Where delegation is too little compared to the managee’s readiness to perform the task
without supervision, the result may be managee de-motivation, alienation, a feeling of
restiveness, or a perception of inequity. The trick in effective delegation, therefore, is
achieving optimum fit between the managee willingness and ability to perform and the
responsibility delegated.
Situational leadership model explained earlier provides one method for determining a
managee’s readiness to perform any given task. The leader uses a leadership style appropriate
to the managee’s developmental level – defined in terms of managee competence and
commitment – to perform a specific task. A high degree of delegation occurs when the
managee competence and commitment are at a level that she neither needs task direction nor
relationship support.
Stage 1: Where the managee can perform a single, carefully – delineated task.

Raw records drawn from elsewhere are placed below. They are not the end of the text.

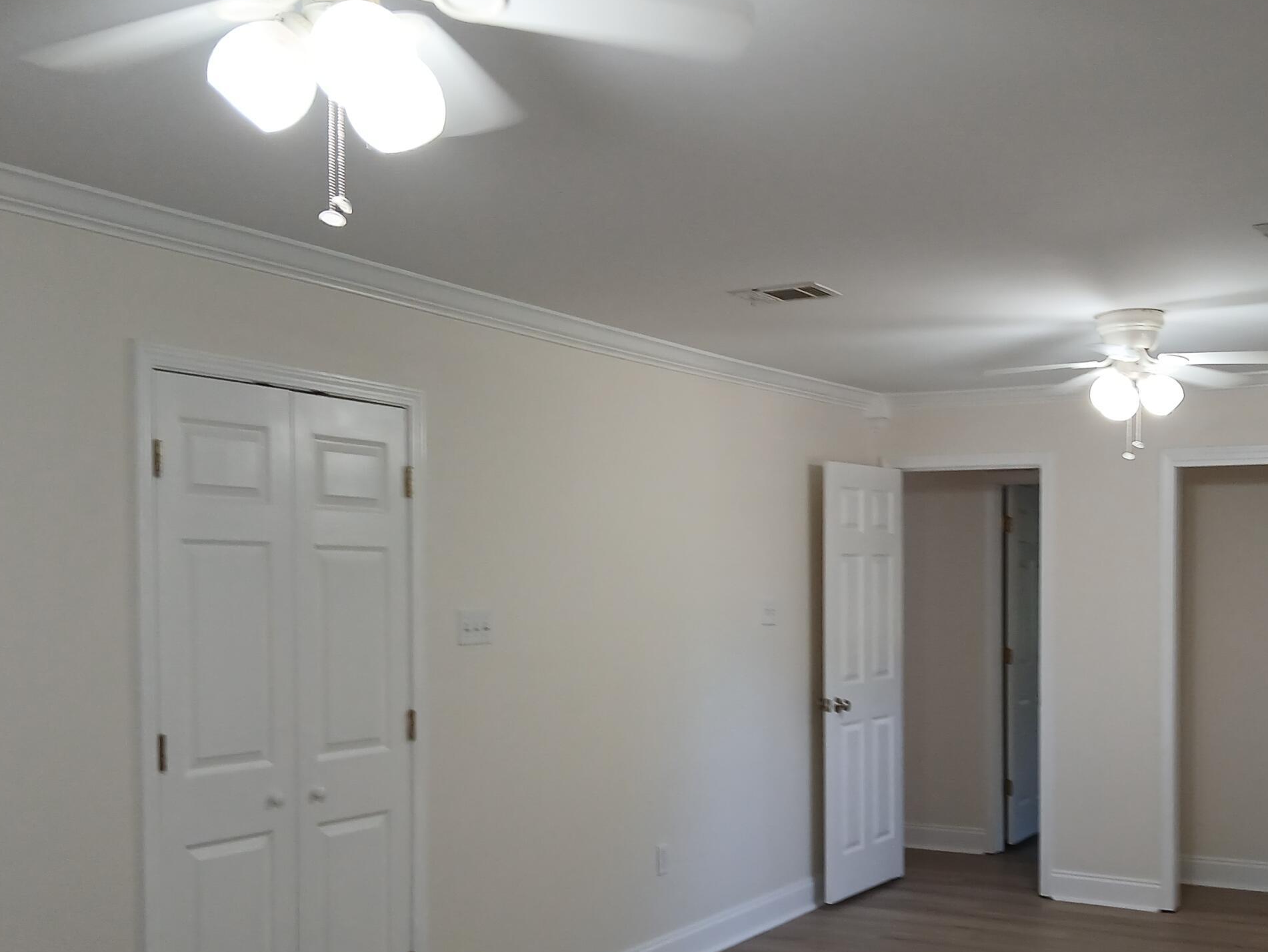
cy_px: 591
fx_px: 1502
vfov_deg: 35.0
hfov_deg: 45.3
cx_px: 813
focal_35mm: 41
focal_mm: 3.98
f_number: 1.8
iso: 125
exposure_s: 1/60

Stage 2: Where a managee can anticipate the manager’s future needs, in addition to
performing the above task.
Stage 3: Where the managee is able to participate meaningfully in planning, problem-solving
and evaluation of the task.
Stage 4: Where the managee is able to handle successfully the complete task from planning
to evaluation, without supervision and reinforcement.
Glaser summarizes the process of delegating as follows:
1. The manager identifies the task to be delegated and the competencies needed to
complete it. She is certain that she fully understands the task to be delegated.
2. The manager evaluates the managee’s developmental level and her probable stage of
readiness in relation to this specific task.
3. The manager divides the task into segments that generally fit the above four-stage
model.
4. The manager explains clearly to the managee what she wants done, how she wants it
done, why she wants it done, when it is to be completed and with whom the managee
is to interact.
5. Encouraging participation, the manager gains the managee’s commitment to the task.
6. The manager demonstrates trust and support throughout the process.
7. The manager and the managee together set up progress checkpoints.
8. The manager and the managee, jointly review the work. The manager reinforces
correctly – implemented tasks or parts of tasks.
5.6 Mentoring
The term ‘mentor’ is thus credited with the connotation of an advisor or a wise
person. While the agenda for coaching arises from the manager’s concerns, the agenda for
mentoring, like counselling, must answer the managee concerns. A long time ago, some wise
person coined five factors of production. These were, Money, Material, Machines, Men and
Management.
Mentoring is important to a management in its task of optimizing human resource to
make the productive process or the work system, maximally efficient, economic and
effective.
There are organizations that consider human beings as having a value over and above
that of a factor of production and believe in their development and welfare as such. To fulfil
this value, then, they experience the need for a suitable nurturing mechanism for the human
beings associated in their business – other than what the supervisors can do in their normal
course. Mentoring is one such mechanism. To realize the full potential of mentoring and to
avoid or reduce tension between the supervisor’s primary concern for production and her
consequent concern for people, they vest the role of a mentor in another suitable functionary
of the organization, other than the supervisor.
5.6.1 Objectives of Mentoring Process
Bridge communication gap
Model behavioural norms
Listen to personal and job concerns
Help mentee in searching alternative solutions for her problem(s)
Respond to mentees’ emotional needs without making her dependent on the mentor in the
long term. In fact, the mentor must work herself out of this role in respect of a individual
mentee as soon as possible – by quickly making the mentee self-reliant in handling her
problems in organization.
Perpetuate organizational culture and values.
Promote a sense of belonging to commitment to and nurture emotional integration with
organization.
Improve psychological maturity and effectiveness of both the mentor and the mentee.